In Huey’s paintings, individuals in need become ossified artifacts through the orchestrations of forces both in and far beyond their private jurisdictions.

LAUREN GIBBES

Media has become an abstraction of imagery, layers of meaning and color. Living in a visually marketed world, we are conditioned to accept images without consideration. A meditative loss of recognition and awareness leads to the diffusion of the image; only color and ambient shifts remain. From this massive influx of information I construct my own visual allegories. I draw my imagery from a mixture of television, magazine, and internet sources. Through the use and manipulation of appropriated imagery and found objects I make an effort to blur the lines between the collective and individual experience. My work creates new meaning and narrative with the deconstruction and juxtaposition of various elements. I confront systems of power, cultural issues, gender roles, commercialism, and media, reviving conceptual value.

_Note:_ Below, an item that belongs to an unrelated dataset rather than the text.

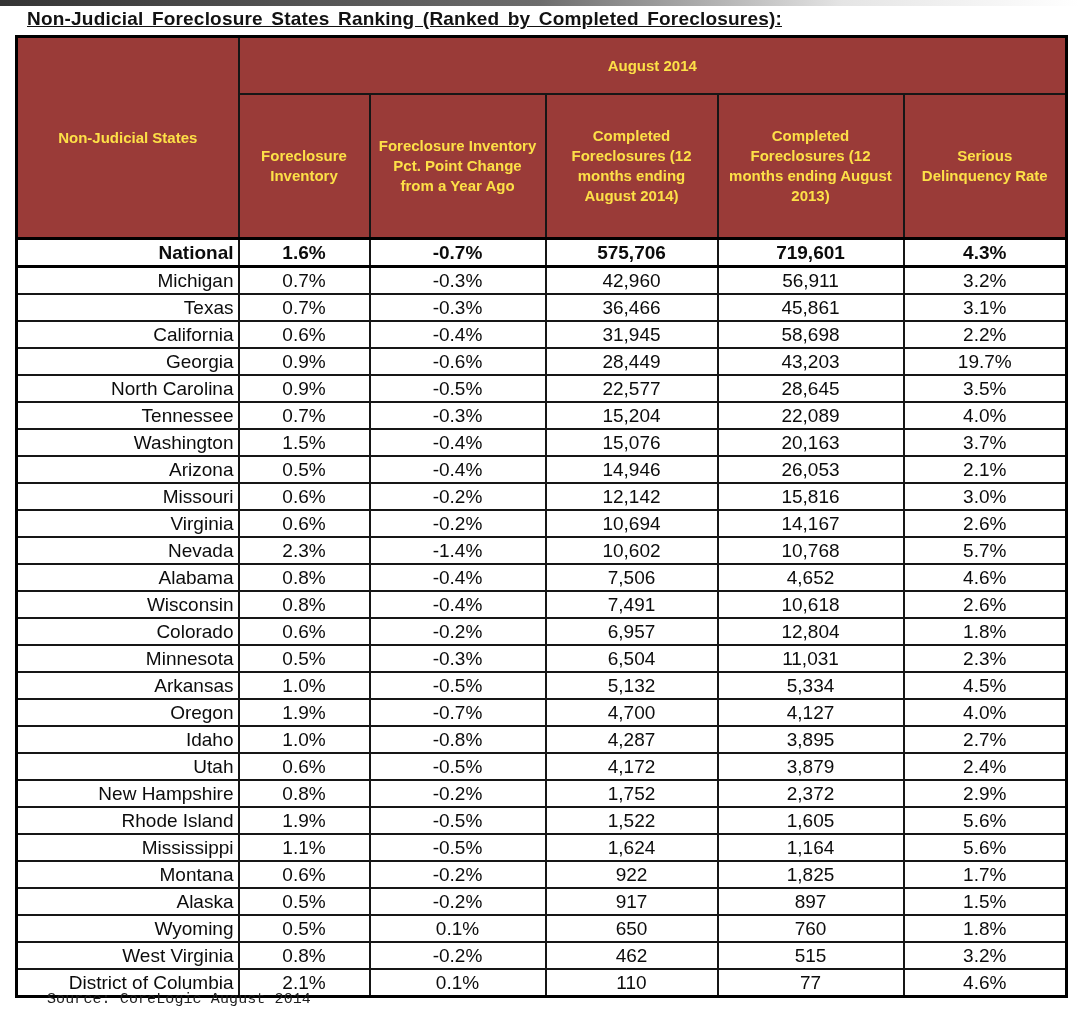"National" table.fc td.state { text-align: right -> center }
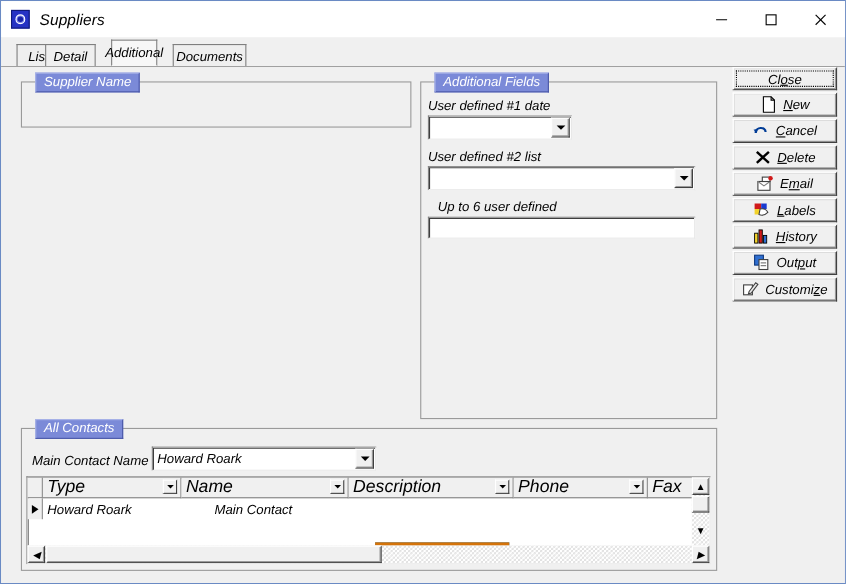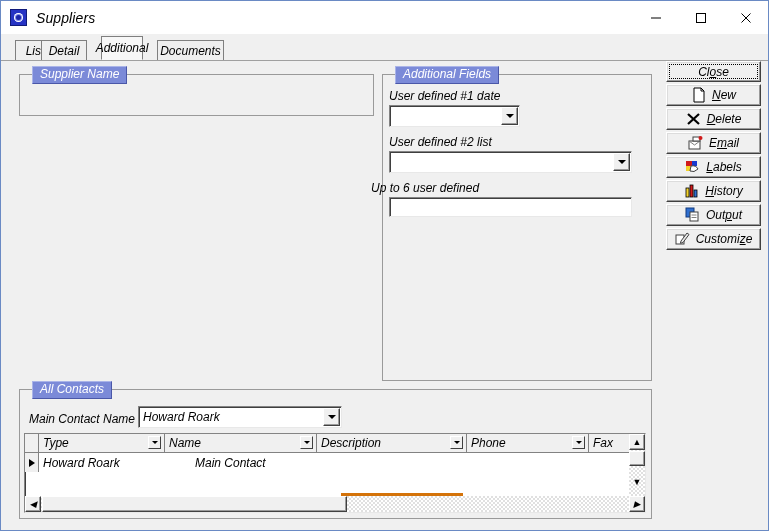"Cancel" div.sidebtn { html: none -> <div> <span> <span> <svg> <path></path> <path></path> </svg> </span> <span><u>C</u>ancel</span> </span> </div> }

ROBERTO CALBUCCI / GRAPHIKLAND


awakin' cells machine
premature optimization is like the candidate for assassination:
precautions have pretty much eliminated his risks
precautions have pretty much compressed his movements bandaged stone
ex-body
ex-nature
ex-artlife death and embalmment
embalmment is a way of preserving death through the simulation of life

HOLLIS BROWN THRONTON

If my work does something specific, I would like it to constantly emphasize the temporal, passing moment. This can be something that just happened or something that happened long ago and only remains as fragments made up of memories or photographs. I think I am defined more so by a collection of constantly passing events, both present and past, than most anything else. I often place the whale skeletons on dry land, emphasizing that this land was not dry at one point and may one day be under water again.

From our current perspective, the land is dry. It is like the sun setting, it doesn't’t really set, but only looks that way because of our perspective. Or when a goldfish sees you walk past the fishbowl and you distort in shape when you hit a certain point of the bowl’s curve, the distortion doesn't’t really happen, but the goldfish will never know.